Being longtime fans of Mark Knopfler and Dire Straits, it is great to listen to the audio download from the first chapters of your upcoming book “Rock n Rolled,” getting the stories told from the inside. What was your motivation for writing this book, and when will it be released?
“Writing was and is my first love. Long before touching an instrument of any kind, I read non-stop and when asked what I wanted to do when I grew up, the answer was always, “Sit around a palm tree and write books.” Which is exactly what I did when I wrote this one. I lived on the beach in Baja Mexico and wrote under a palm tree.

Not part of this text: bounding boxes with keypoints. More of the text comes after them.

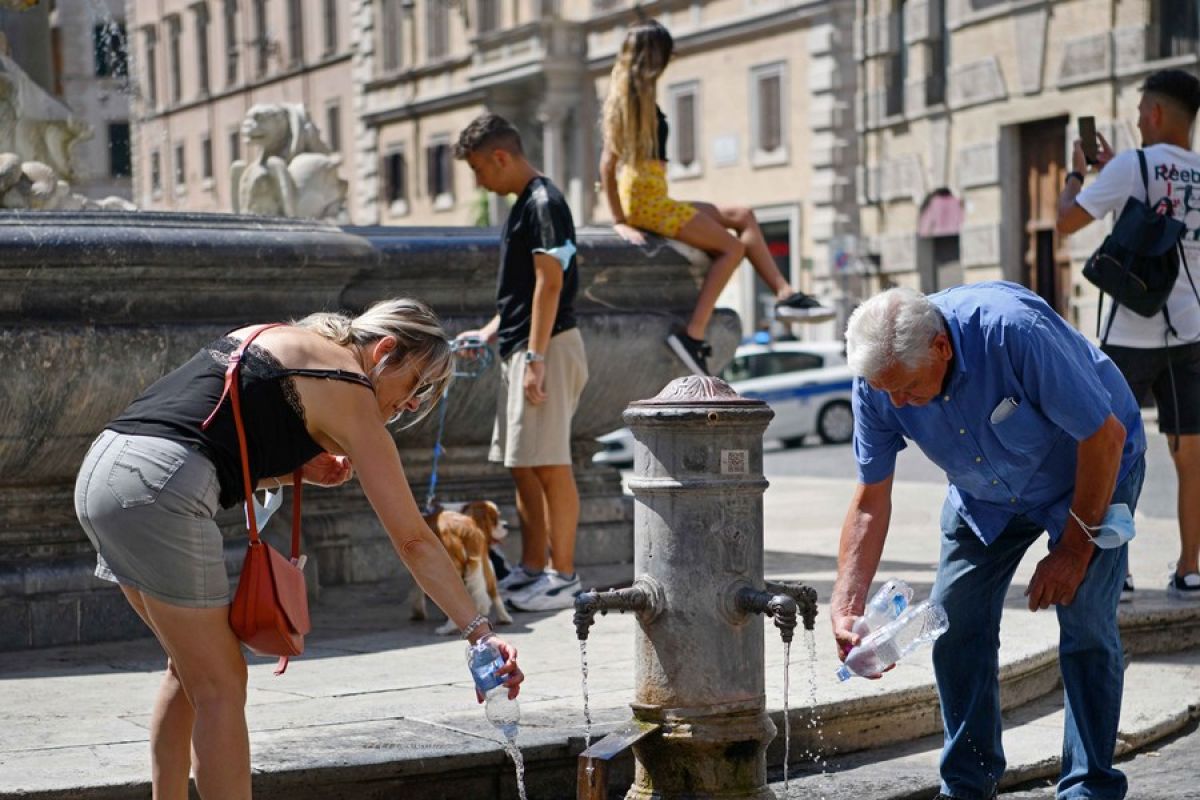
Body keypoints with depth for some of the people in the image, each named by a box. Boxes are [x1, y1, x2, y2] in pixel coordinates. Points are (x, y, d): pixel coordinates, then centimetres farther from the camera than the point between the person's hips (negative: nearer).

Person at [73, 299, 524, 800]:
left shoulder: (270, 337, 24)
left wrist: (299, 470, 14)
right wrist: (479, 630, 3)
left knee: (190, 669, 21)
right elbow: (413, 540, 1)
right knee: (221, 688, 0)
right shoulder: (350, 394, 2)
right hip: (158, 490, -9)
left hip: (100, 470, 9)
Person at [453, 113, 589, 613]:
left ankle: (563, 577, -2)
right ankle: (531, 570, 19)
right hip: (520, 348, 10)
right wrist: (491, 332, 20)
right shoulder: (525, 204, 17)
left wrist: (535, 356, -23)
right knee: (522, 467, 12)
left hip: (547, 347, -10)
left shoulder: (543, 203, -13)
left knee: (550, 467, -7)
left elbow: (550, 284, -19)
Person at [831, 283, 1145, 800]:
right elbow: (870, 503, -13)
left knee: (1084, 619, -14)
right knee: (954, 617, -2)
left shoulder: (1015, 330, -39)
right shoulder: (878, 378, -23)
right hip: (986, 494, 5)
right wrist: (845, 608, -23)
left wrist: (1075, 550, -21)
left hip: (1091, 468, -5)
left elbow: (1105, 435, -28)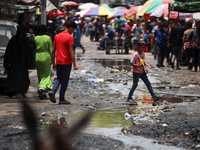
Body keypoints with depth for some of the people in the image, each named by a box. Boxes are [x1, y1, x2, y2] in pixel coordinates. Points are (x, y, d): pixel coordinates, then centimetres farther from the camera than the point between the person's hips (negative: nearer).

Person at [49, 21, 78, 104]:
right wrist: (74, 64, -13)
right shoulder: (70, 37, -10)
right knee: (65, 81, 3)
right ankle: (62, 99, 6)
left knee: (59, 79, 17)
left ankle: (53, 92, -8)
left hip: (58, 62, 6)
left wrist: (53, 63, 17)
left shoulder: (57, 36, 9)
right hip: (66, 62, -6)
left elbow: (53, 50, 11)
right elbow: (71, 52, -16)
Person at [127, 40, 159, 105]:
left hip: (142, 72, 7)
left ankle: (154, 96, 2)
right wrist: (137, 65, -33)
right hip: (136, 72, -7)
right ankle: (129, 98, 16)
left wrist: (147, 64, 2)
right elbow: (131, 63, -18)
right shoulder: (135, 55, -18)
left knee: (148, 84, 2)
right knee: (135, 85, 3)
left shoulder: (143, 54, 6)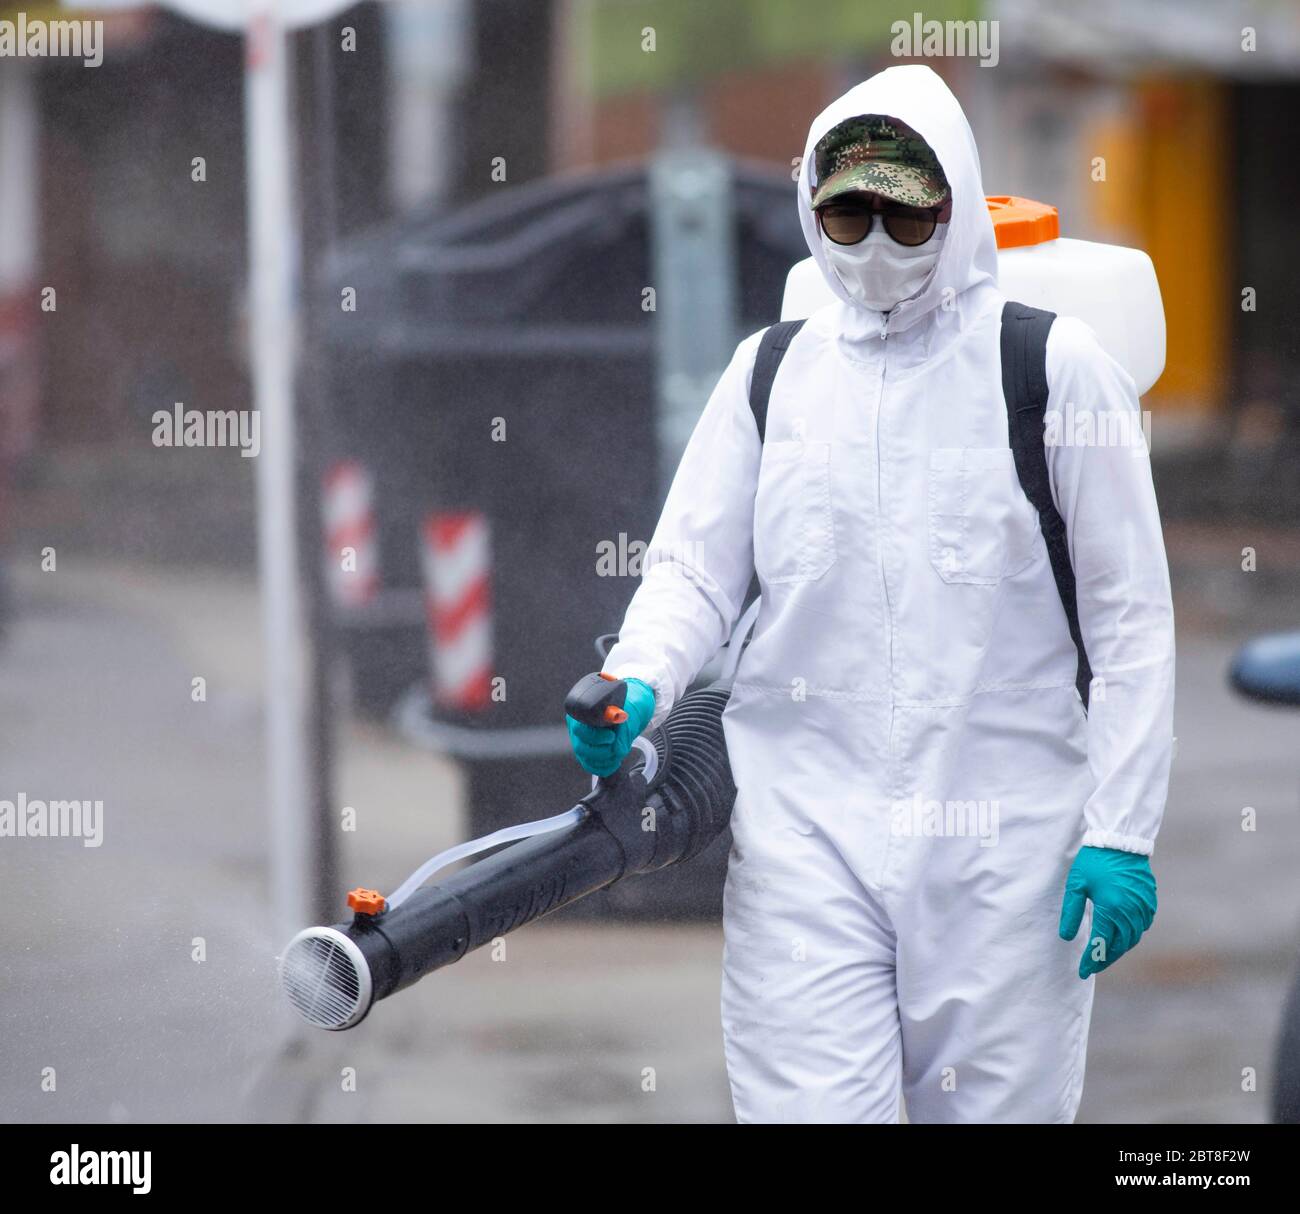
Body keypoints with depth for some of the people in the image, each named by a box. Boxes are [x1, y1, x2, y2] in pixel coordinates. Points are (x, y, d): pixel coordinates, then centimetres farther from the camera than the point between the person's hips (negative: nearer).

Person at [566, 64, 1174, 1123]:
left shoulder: (1054, 365, 2)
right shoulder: (769, 371, 11)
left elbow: (1132, 614, 1)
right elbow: (694, 569, 12)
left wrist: (1123, 832, -5)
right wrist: (638, 685, -11)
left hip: (1002, 838, -2)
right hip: (804, 835, 2)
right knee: (801, 1107, -7)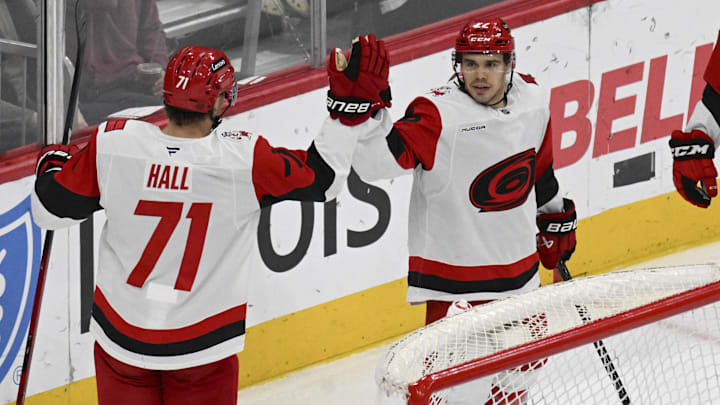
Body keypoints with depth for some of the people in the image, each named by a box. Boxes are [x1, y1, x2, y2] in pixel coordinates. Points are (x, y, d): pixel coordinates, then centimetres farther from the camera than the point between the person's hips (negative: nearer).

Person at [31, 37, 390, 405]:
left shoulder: (112, 145, -16)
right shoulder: (244, 158, -21)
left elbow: (52, 209, -3)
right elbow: (322, 178, -6)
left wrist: (54, 164, 18)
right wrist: (352, 104, -4)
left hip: (120, 336, 1)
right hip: (202, 345, -1)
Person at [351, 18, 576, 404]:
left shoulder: (532, 101, -1)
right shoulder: (438, 114, -20)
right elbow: (375, 163, -29)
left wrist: (557, 218, 27)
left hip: (517, 259, 6)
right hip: (454, 266, -6)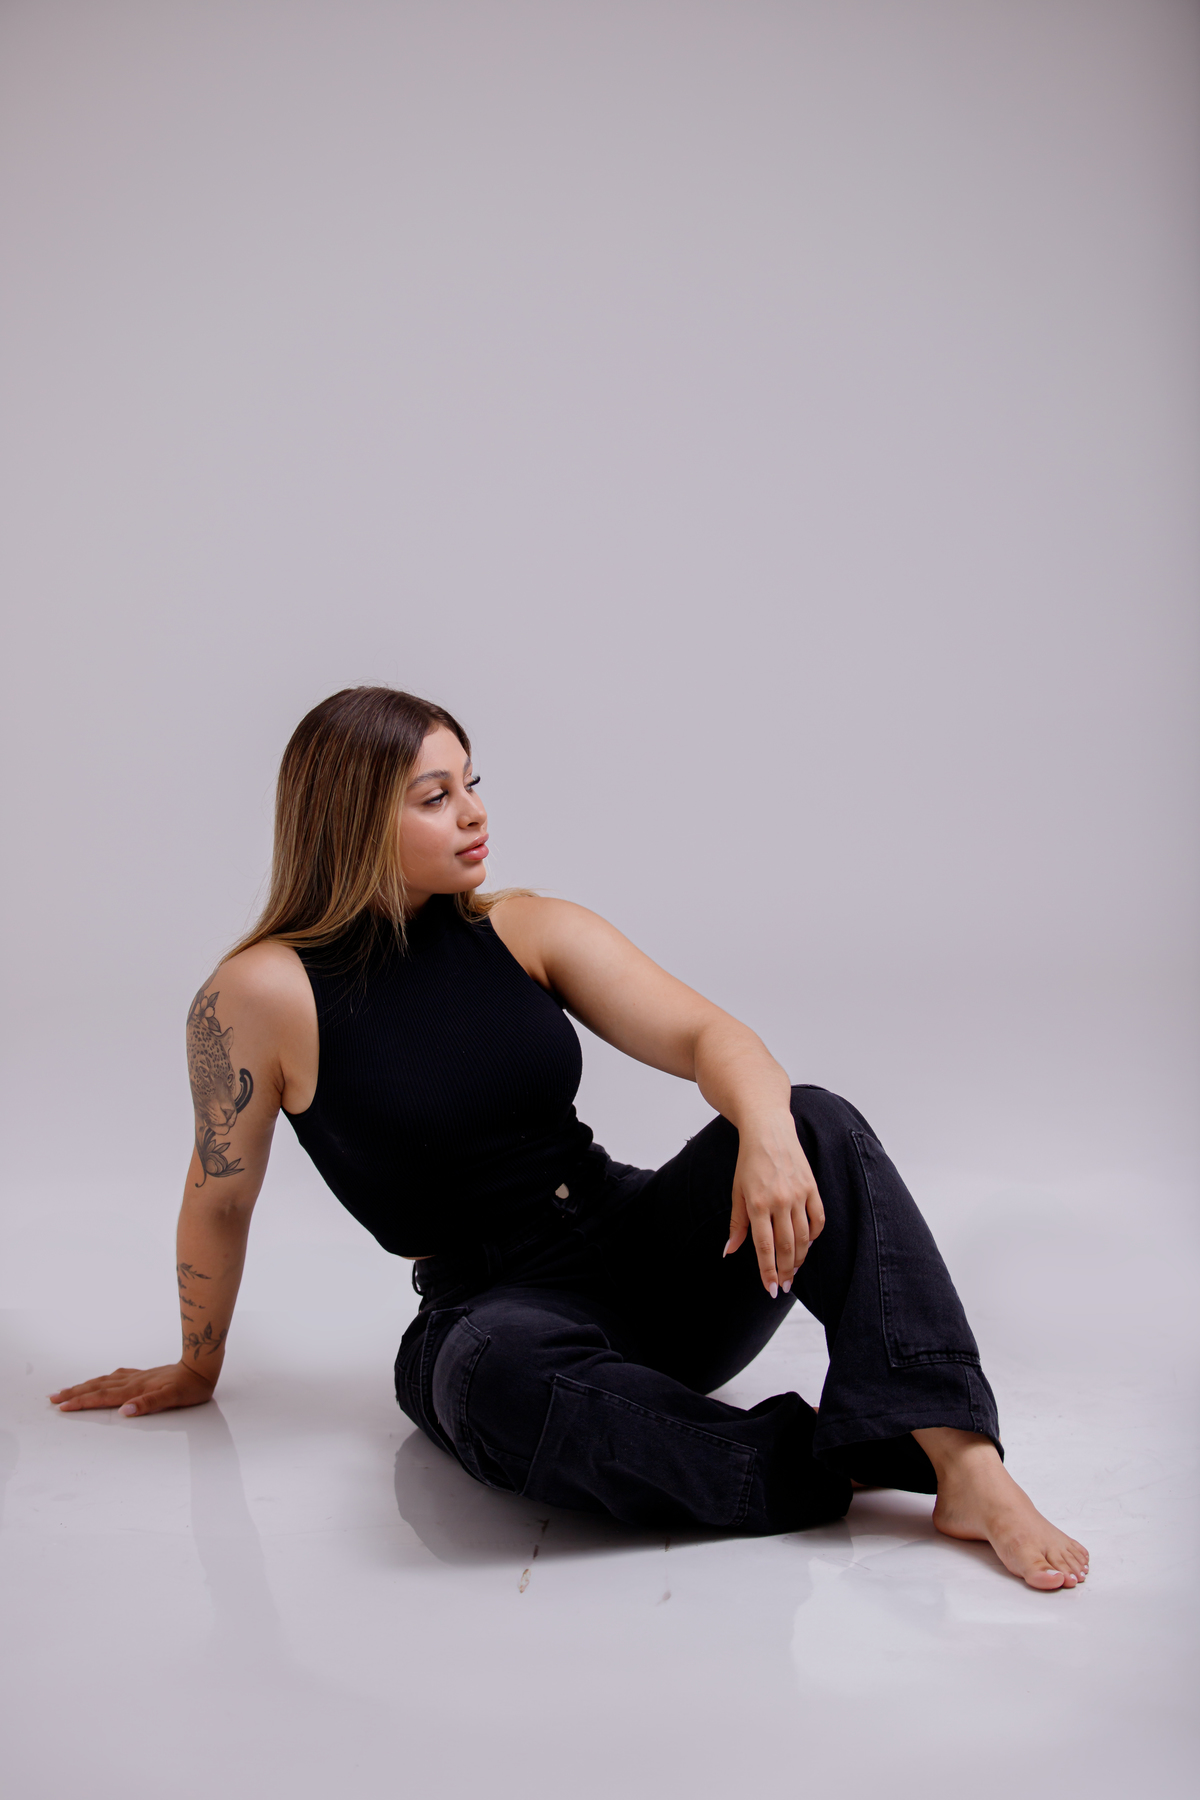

I am very grateful to have seen several of my dreams come true.
Finally, thank you very much Jack it means a lot to us. Last question, do you have any memories from your visit(s) in Norway?
“We toured Norway and most of Scandinavia in the winter and we did mostly one night in each town. I remember it being dark and then kind of gray. I rarely saw anything other than the hotel, the dressing rooms, and the stage. Night after night. So, I cannot honestly tell you much about my time in Norway – although some of the bus rides from city to city passed through some beautiful countryside. But, I do remember meeting some stunningly gorgeous women while I was there and would love to return sometime soon.”